- [TASK]: Copy every record that appears below, exactly as it stands.

- [AVAILABLE RECORDS]:
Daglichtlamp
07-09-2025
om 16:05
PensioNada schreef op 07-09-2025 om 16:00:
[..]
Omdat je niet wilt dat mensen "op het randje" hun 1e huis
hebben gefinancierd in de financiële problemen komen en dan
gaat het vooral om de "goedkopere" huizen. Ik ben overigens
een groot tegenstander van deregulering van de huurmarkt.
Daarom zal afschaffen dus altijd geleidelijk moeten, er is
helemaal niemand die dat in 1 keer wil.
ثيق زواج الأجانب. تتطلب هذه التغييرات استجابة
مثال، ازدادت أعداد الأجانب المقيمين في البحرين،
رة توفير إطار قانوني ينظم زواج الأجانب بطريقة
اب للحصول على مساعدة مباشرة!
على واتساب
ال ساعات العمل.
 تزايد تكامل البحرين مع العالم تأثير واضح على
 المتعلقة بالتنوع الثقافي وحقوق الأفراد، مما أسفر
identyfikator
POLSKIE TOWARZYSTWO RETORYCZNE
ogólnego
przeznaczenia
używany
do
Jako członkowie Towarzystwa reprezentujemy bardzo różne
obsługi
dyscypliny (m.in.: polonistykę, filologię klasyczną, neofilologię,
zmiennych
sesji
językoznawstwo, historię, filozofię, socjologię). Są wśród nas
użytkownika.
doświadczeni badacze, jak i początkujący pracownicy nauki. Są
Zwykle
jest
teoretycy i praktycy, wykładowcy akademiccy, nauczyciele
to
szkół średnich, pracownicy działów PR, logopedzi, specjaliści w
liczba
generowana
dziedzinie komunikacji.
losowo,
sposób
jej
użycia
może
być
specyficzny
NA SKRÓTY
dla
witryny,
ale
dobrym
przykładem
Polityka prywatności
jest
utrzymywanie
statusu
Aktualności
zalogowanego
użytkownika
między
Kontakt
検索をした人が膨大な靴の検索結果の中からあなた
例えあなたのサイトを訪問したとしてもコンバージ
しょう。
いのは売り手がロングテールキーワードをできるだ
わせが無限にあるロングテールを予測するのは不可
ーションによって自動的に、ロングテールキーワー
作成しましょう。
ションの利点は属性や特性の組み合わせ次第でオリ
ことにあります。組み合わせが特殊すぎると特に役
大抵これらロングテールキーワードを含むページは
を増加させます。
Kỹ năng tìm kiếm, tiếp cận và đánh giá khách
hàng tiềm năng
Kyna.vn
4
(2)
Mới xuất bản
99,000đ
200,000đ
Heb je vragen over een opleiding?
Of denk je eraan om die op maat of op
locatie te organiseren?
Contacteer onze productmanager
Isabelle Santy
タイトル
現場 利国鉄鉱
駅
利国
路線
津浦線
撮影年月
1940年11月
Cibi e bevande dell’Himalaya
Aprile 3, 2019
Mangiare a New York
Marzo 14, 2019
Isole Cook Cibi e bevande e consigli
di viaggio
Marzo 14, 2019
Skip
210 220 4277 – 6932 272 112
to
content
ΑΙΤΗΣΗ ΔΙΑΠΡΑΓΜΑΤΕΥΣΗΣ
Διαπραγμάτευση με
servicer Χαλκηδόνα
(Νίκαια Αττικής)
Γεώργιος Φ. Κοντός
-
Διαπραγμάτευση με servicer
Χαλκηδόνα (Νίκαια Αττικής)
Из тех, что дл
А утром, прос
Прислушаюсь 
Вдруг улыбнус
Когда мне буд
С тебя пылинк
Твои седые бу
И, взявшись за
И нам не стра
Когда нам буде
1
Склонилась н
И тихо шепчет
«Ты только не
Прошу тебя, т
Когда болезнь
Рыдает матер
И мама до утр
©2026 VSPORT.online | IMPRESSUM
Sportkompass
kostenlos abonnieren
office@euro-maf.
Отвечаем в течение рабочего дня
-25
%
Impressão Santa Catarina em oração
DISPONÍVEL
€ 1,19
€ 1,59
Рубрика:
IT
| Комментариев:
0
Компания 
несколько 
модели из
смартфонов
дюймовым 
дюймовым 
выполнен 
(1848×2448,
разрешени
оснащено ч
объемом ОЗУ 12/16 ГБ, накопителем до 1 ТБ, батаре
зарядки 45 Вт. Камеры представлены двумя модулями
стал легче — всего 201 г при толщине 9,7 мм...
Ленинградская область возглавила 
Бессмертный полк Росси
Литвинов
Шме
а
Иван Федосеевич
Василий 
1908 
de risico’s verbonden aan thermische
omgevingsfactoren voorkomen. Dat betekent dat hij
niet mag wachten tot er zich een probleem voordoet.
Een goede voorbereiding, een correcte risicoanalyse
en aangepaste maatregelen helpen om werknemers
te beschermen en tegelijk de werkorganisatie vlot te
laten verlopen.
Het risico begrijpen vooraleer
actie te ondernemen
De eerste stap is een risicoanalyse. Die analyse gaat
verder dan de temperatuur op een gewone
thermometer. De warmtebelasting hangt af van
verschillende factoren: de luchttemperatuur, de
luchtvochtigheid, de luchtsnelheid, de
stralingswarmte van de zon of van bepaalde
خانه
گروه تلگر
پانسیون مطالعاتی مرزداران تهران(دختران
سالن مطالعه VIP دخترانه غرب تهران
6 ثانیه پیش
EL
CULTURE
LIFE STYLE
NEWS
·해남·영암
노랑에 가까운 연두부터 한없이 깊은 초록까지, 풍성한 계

- [EXERCISE ANSWER]:
Daglichtlamp
07-09-2025
om 16:05
PensioNada schreef op 07-09-2025 om 16:00:
[..]
Omdat je niet wilt dat mensen "op het randje" hun 1e huis
hebben gefinancierd in de financiële problemen komen en dan
gaat het vooral om de "goedkopere" huizen. Ik ben overigens
een groot tegenstander van deregulering van de huurmarkt.
Daarom zal afschaffen dus altijd geleidelijk moeten, er is
helemaal niemand die dat in 1 keer wil.
ثيق زواج الأجانب. تتطلب هذه التغييرات استجابة
مثال، ازدادت أعداد الأجانب المقيمين في البحرين،
رة توفير إطار قانوني ينظم زواج الأجانب بطريقة
اب للحصول على مساعدة مباشرة!
على واتساب
ال ساعات العمل.
 تزايد تكامل البحرين مع العالم تأثير واضح على
 المتعلقة بالتنوع الثقافي وحقوق الأفراد، مما أسفر
identyfikator
POLSKIE TOWARZYSTWO RETORYCZNE
ogólnego
przeznaczenia
używany
do
Jako członkowie Towarzystwa reprezentujemy bardzo różne
obsługi
dyscypliny (m.in.: polonistykę, filologię klasyczną, neofilologię,
zmiennych
sesji
językoznawstwo, historię, filozofię, socjologię). Są wśród nas
użytkownika.
doświadczeni badacze, jak i początkujący pracownicy nauki. Są
Zwykle
jest
teoretycy i praktycy, wykładowcy akademiccy, nauczyciele
to
szkół średnich, pracownicy działów PR, logopedzi, specjaliści w
liczba
generowana
dziedzinie komunikacji.
losowo,
sposób
jej
użycia
może
być
specyficzny
NA SKRÓTY
dla
witryny,
ale
dobrym
przykładem
Polityka prywatności
jest
utrzymywanie
statusu
Aktualności
zalogowanego
użytkownika
między
Kontakt
検索をした人が膨大な靴の検索結果の中からあなた
例えあなたのサイトを訪問したとしてもコンバージ
しょう。
いのは売り手がロングテールキーワードをできるだ
わせが無限にあるロングテールを予測するのは不可
ーションによって自動的に、ロングテールキーワー
作成しましょう。
ションの利点は属性や特性の組み合わせ次第でオリ
ことにあります。組み合わせが特殊すぎると特に役
大抵これらロングテールキーワードを含むページは
を増加させます。
Kỹ năng tìm kiếm, tiếp cận và đánh giá khách
hàng tiềm năng
Kyna.vn
4
(2)
Mới xuất bản
99,000đ
200,000đ
Heb je vragen over een opleiding?
Of denk je eraan om die op maat of op
locatie te organiseren?
Contacteer onze productmanager
Isabelle Santy
タイトル
現場 利国鉄鉱
駅
利国
路線
津浦線
撮影年月
1940年11月
Cibi e bevande dell’Himalaya
Aprile 3, 2019
Mangiare a New York
Marzo 14, 2019
Isole Cook Cibi e bevande e consigli
di viaggio
Marzo 14, 2019
Skip
210 220 4277 – 6932 272 112
to
content
ΑΙΤΗΣΗ ΔΙΑΠΡΑΓΜΑΤΕΥΣΗΣ
Διαπραγμάτευση με
servicer Χαλκηδόνα
(Νίκαια Αττικής)
Γεώργιος Φ. Κοντός
-
Διαπραγμάτευση με servicer
Χαλκηδόνα (Νίκαια Αττικής)
Из тех, что дл
А утром, прос
Прислушаюсь 
Вдруг улыбнус
Когда мне буд
С тебя пылинк
Твои седые бу
И, взявшись за
И нам не стра
Когда нам буде
1
Склонилась н
И тихо шепчет
«Ты только не
Прошу тебя, т
Когда болезнь
Рыдает матер
И мама до утр
©2026 VSPORT.online | IMPRESSUM
Sportkompass
kostenlos abonnieren
office@euro-maf.
Отвечаем в течение рабочего дня
-25
%
Impressão Santa Catarina em oração
DISPONÍVEL
€ 1,19
€ 1,59
Рубрика:
IT
| Комментариев:
0
Компания 
несколько 
модели из
смартфонов
дюймовым 
дюймовым 
выполнен 
(1848×2448,
разрешени
оснащено ч
объемом ОЗУ 12/16 ГБ, накопителем до 1 ТБ, батаре
зарядки 45 Вт. Камеры представлены двумя модулями
стал легче — всего 201 г при толщине 9,7 мм...
Ленинградская область возглавила 
Бессмертный полк Росси
Литвинов
Шме
а
Иван Федосеевич
Василий 
1908 
de risico’s verbonden aan thermische
omgevingsfactoren voorkomen. Dat betekent dat hij
niet mag wachten tot er zich een probleem voordoet.
Een goede voorbereiding, een correcte risicoanalyse
en aangepaste maatregelen helpen om werknemers
te beschermen en tegelijk de werkorganisatie vlot te
laten verlopen.
Het risico begrijpen vooraleer
actie te ondernemen
De eerste stap is een risicoanalyse. Die analyse gaat
verder dan de temperatuur op een gewone
thermometer. De warmtebelasting hangt af van
verschillende factoren: de luchttemperatuur, de
luchtvochtigheid, de luchtsnelheid, de
stralingswarmte van de zon of van bepaalde
خانه
گروه تلگر
پانسیون مطالعاتی مرزداران تهران(دختران
سالن مطالعه VIP دخترانه غرب تهران
6 ثانیه پیش
EL
CULTURE
LIFE STYLE
NEWS
·해남·영암
노랑에 가까운 연두부터 한없이 깊은 초록까지, 풍성한 계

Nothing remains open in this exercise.